“Your true colors are beautiful, like a rainbow…”
by Katie Pizzuto
I remember once having a conversation with a friend who was ranting about a co-worker who had sent him to get an item that she described as being chartreuse. So I pick up the phone and hear, “What the FUCK is chartreuse, Katie?” It was a tough one to answer because it could’ve been one of two things. “It’s either a slightly yellowish green or a slightly greenish yellow,” I answered. It was apparently enough to end the dilemma but not enough to end the questions. “How in hell did you actually know that? I was only calling because misery loves company—I wasn’t expecting a coherent answer.” The most likely answer would’ve been that I’m a graphic artist, and we artists are supposed to know our colors if nothing else (and often times, believe me, it’s really nothing else). Chartreuse happens to be the most visible color to the human eye.
But the truth of the matter was that I knew the answer because I am, as my family lovingly calls me, a boozehound though I personally prefer the term “spirits sage.” So I was honest: “Well the French have a liqueur called Chartreuse but there are two versions, yellow and green. It’s actually pretty interesting…apparently King Henri IV had sent the Carthusian monks an alchemical recipe for an “elixir of long life” that used something like 130 different aromatic herbs. The monks modified it and starting making it as “Green Chartreuse” but when they were expelled from France they stopped making it. Then, when they were finally allowed to return years later, they started making “Yellow Chartreuse” which is sweeter and milder. The color supposedly comes from the addition of…(click, dial tone)…uh, saffron.”
Lesson: not everyone is as passionate about, or as interested in, alcoholic history as you are.

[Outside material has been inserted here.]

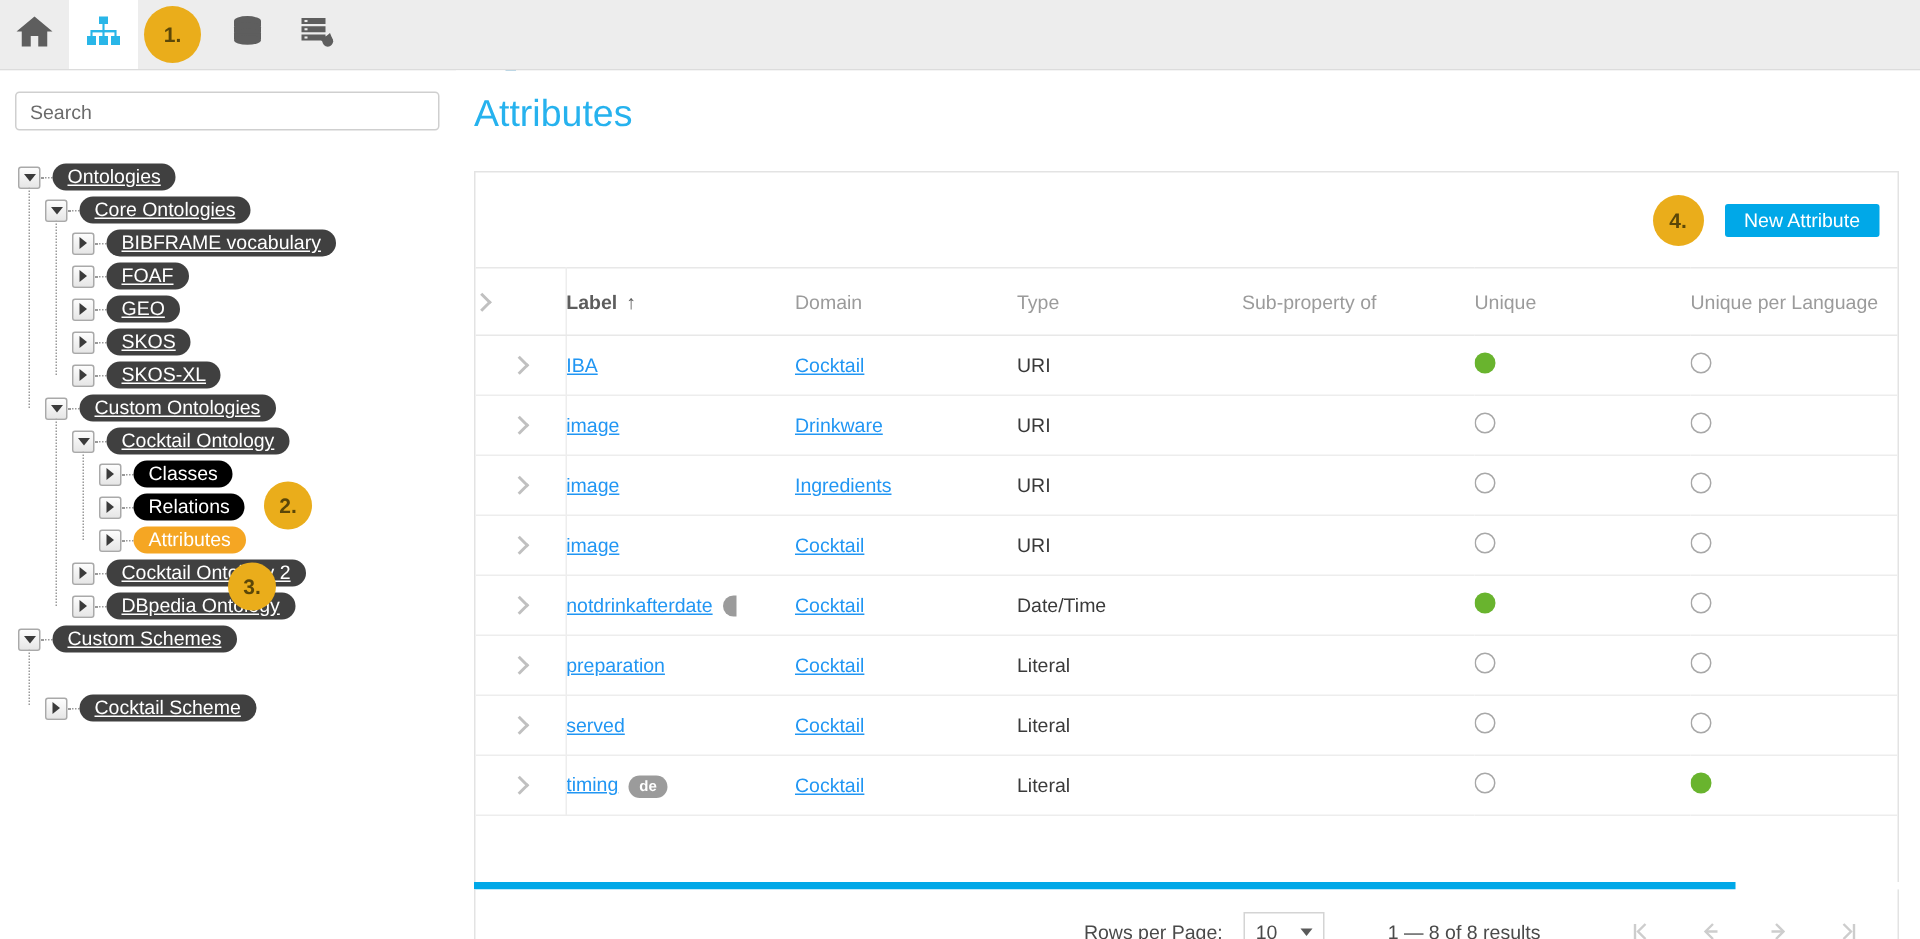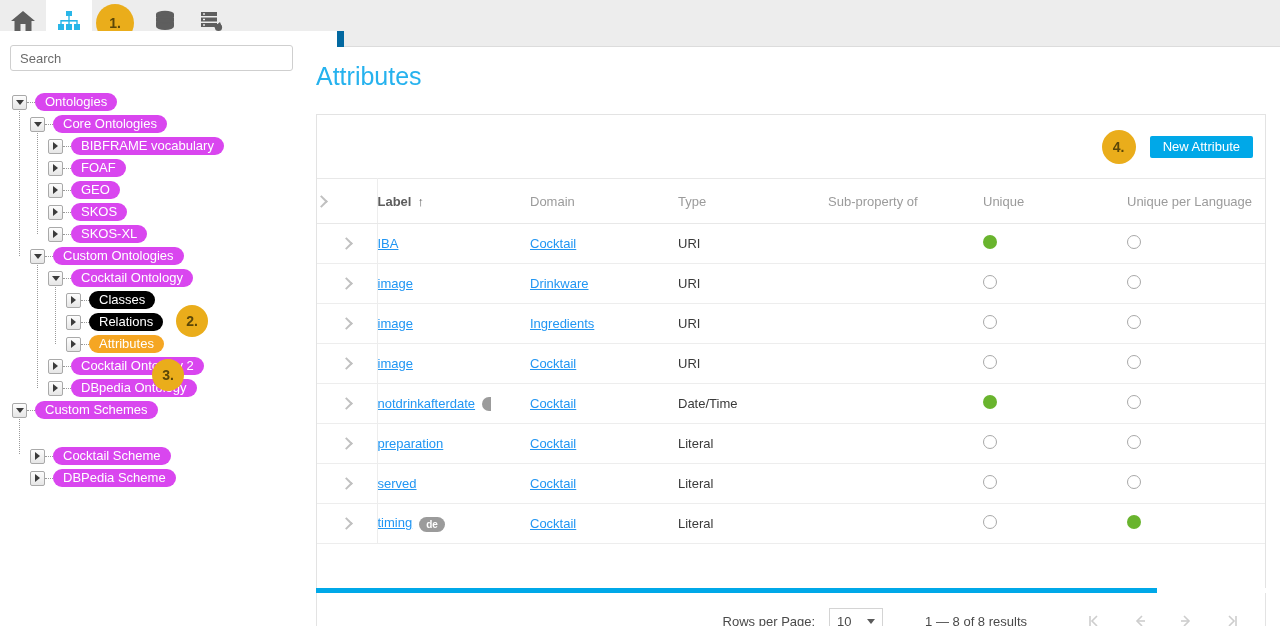"Search" .sidebar { top: 31px -> 47px }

There’s actually a really cool back story to Chartreuse and the monks, but I won’t bother anymore here—Google it, Wikipedia it, or read it in Drink Me’s Issue 7. I was inspired to write about it after finding a bottle of Liquore Strega in a small wine shop recently. The two (and Galliano as well) taste rather similar and are equally powerful, which is why cocktail recipes usually call for really small amounts of them. Trying to describe its flavor is futile, but one of Chartreuse’s most evident aromas is that of anise, which normally makes me want to hurl, but when used in tiny doses and blended with other spirits, is inspiring. It’s kinda like the bassoon—a lot of it will make your head spin, but just one or two sprinkled into an orchestra adds a little something extra that’s not quite tangible. Here are a couple of great Chartreuse symphonies…err…I mean cocktails:
Cloister
1 1/2 oz gin
1/2 oz Yellow Chartreuse
1/2 oz grapefruit juice
1/4 oz lemon juice
1/4 oz simple syrup
Shake with ice. Strain into a cocktail glass. Garnish with a grapefruit twist.
Bijou Cocktail
3/4 oz gin
3/4 oz Green Chartreuse
3/4 oz sweet vermouth
2 dashes orange bitters
Stir with a spoon in a mixing glass, strain into a cocktail glass, add a cherry, squeeze a piece of lemon peel on top and serve.

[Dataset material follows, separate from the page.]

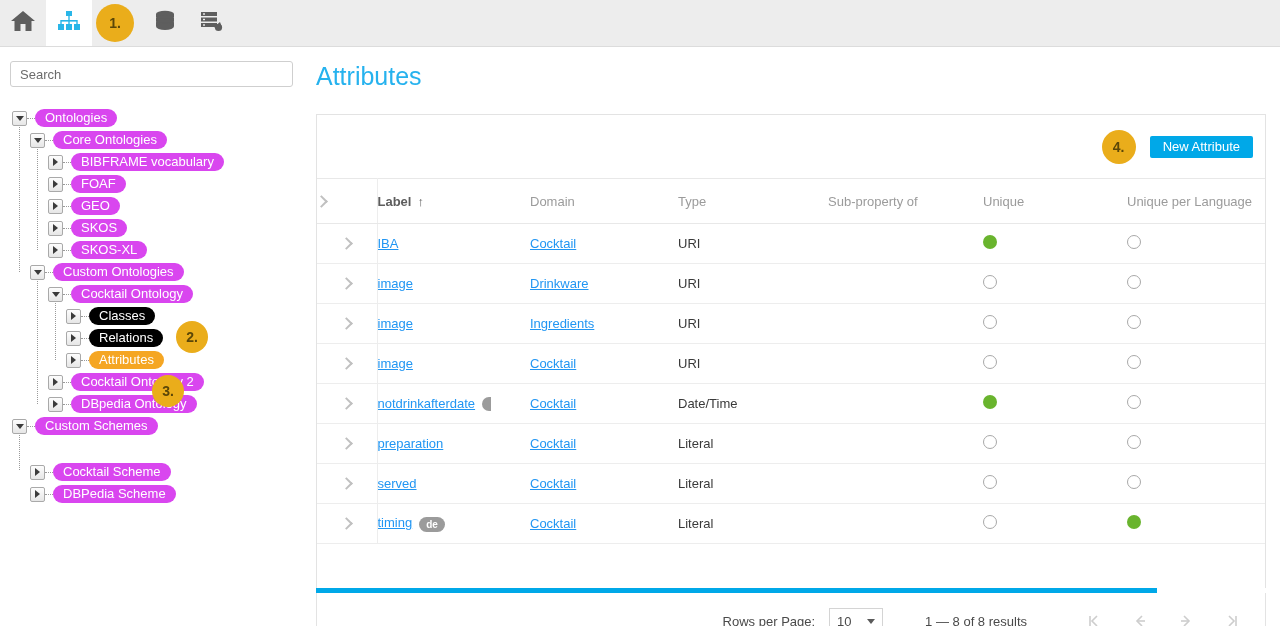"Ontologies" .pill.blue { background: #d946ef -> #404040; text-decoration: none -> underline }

Pearl of Puebla (served at PDT)
2 oz. mezcal
3/4 oz Yellow Chartreuse
3/4 oz freshly-squeezed lime juice
1/8 oz Ricard Pastis
1/8 oz agave syrup*
4 sprigs fresh oregano
Muddle lime juice, agave syrup and oregano in a mixing glass. Add remaining ingredients, along with ice, and shake. Double-strain into a chilled cocktail glass.
*To make the agave syrup, combine equal parts agave nectar and water.
A small portion of the liqueur is selected for special treatment. This bit of liqueur is aged for an extra length of time and, after the chief distiller declares it ready for bottling, it is packaged and marketed as V.E.P. Chartreuse ("Viellissement Exceptionnellement Prolongé"). This special liqueur is packaged in 50 cl and 1 liter bottles which are reproductions of the bottles used in 1840, Each bottle of V.E.P. is individually numbered, is sealed with wax and is presented in its own carefilly-fitted wooden box.